═══ TEXT PROVIDED

It might feel good but spiking your blood sugar isn't healthy for you, and the crashes afterwards will get worse over the years. Improving metabolic health might be a better long term solution; have you explored how endurance or high intensity exercise affects your focus?
The nature of the content is an important variable to control for in future work, but the primary negative impact appears to be via the devastating effect on human attention.
From the paper: "repeated exposure to highly stimulating, fast-paced content may contribute to habituation, in which users become desensitized to slower, more effortful cognitive tasks such as reading, problem solving, or deep learning. This process may gradually reduce cognitive endurance and weaken the brain’s ability to sustain attention on a single task... potentially reinforcing impulsive engagement patterns and encouraging habitual seeking of instant gratification".
Is all short form video "highly stimulating" and/or "fast-paced" though? I can see the argument for the format being inherently stimulating/fast-paced, but I think that it still comes down more to the content than the format.
The pace is the format. Even if you're just watching turtles for 30 seconds, the loop and the switch to next video are fast-paced context switching, which is stimulating. I suspect it has similar mental effects to constant interruptions, like a bad day at work where slack and email prevent you from getting into flow state/real work.
The format also encourages maximum aggressive video editing where the short video is further chopped up with cuts and zooms etc, techniques designed to tickle your brain and keep you engaged, more stimulation.
Look at what twitter et al. did to long form reading. Short video is the same.
> The pace is the format. Even if you're just watching turtles for 30 seconds, the loop and the switch to next video are fast-paced context switching, which is stimulating.
I've been over-indulging in context switching long before short-form videos ever showed up. The internet itself is all about context switching. But the UX around short-form videos definitely encourages doomscrolling, similar to how microtransaction games encourage neverending grinds.
We definitely need better habits as a collective, but I think a list of "do's" is just as important as a whack-a-mole list of "don'ts".
Yep, the internet as a whole and is the real culprit. We love instant gratification and short feedback loops and the internet provides.

══════

## REQUIREMENT 1
In the discussion of short-form video, the quoted paper names some slower, more effortful cognitive tasks. List all of them.
The saved data entries have no connection to the discussion.

═══ DATA PROVIDED

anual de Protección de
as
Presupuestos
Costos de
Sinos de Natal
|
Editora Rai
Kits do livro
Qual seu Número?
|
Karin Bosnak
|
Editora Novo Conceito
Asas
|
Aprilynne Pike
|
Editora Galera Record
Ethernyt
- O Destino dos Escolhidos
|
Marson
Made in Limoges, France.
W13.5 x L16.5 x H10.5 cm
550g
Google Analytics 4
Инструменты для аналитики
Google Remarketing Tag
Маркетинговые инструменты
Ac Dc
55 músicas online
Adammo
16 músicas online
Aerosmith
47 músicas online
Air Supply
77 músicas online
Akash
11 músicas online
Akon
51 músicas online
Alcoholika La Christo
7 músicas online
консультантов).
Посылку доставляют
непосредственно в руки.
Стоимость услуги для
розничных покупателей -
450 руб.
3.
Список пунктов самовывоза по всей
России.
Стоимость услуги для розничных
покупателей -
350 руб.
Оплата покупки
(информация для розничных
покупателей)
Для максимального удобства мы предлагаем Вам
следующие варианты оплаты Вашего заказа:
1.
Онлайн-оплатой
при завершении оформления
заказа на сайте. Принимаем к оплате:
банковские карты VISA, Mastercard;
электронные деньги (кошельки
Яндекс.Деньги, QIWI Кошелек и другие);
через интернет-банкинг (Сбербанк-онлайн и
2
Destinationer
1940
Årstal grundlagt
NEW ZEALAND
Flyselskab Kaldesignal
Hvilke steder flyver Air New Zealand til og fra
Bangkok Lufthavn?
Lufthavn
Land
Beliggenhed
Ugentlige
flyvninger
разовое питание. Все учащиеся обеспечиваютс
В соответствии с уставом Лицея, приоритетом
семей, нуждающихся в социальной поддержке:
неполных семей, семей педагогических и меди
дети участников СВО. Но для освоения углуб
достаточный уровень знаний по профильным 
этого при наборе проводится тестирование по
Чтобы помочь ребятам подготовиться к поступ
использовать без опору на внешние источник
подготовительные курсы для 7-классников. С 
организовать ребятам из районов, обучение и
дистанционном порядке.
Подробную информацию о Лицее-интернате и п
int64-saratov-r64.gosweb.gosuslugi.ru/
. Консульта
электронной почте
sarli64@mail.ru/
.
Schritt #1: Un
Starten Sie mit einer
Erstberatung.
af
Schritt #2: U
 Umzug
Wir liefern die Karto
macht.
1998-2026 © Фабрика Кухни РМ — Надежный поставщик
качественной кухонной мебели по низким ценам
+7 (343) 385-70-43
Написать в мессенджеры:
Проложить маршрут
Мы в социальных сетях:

══════

## REQUIREMENT 2
From the saved data entries, extract everything from the first line down to the line containing "Онлайн-оплатой", including both of those lines.

## WRITTEN RESPONSE 1
reading, problem solving, deep learning

## WRITTEN RESPONSE 2
anual de Protección de
as
Presupuestos
Costos de
Sinos de Natal
|
Editora Rai
Kits do livro
Qual seu Número?
|
Karin Bosnak
|
Editora Novo Conceito
Asas
|
Aprilynne Pike
|
Editora Galera Record
Ethernyt
- O Destino dos Escolhidos
|
Marson
Made in Limoges, France.
W13.5 x L16.5 x H10.5 cm
550g
Google Analytics 4
Инструменты для аналитики
Google Remarketing Tag
Маркетинговые инструменты
Ac Dc
55 músicas online
Adammo
16 músicas online
Aerosmith
47 músicas online
Air Supply
77 músicas online
Akash
11 músicas online
Akon
51 músicas online
Alcoholika La Christo
7 músicas online
консультантов).
Посылку доставляют
непосредственно в руки.
Стоимость услуги для
розничных покупателей -
450 руб.
3.
Список пунктов самовывоза по всей
России.
Стоимость услуги для розничных
покупателей -
350 руб.
Оплата покупки
(информация для розничных
покупателей)
Для максимального удобства мы предлагаем Вам
следующие варианты оплаты Вашего заказа:
1.
Онлайн-оплатой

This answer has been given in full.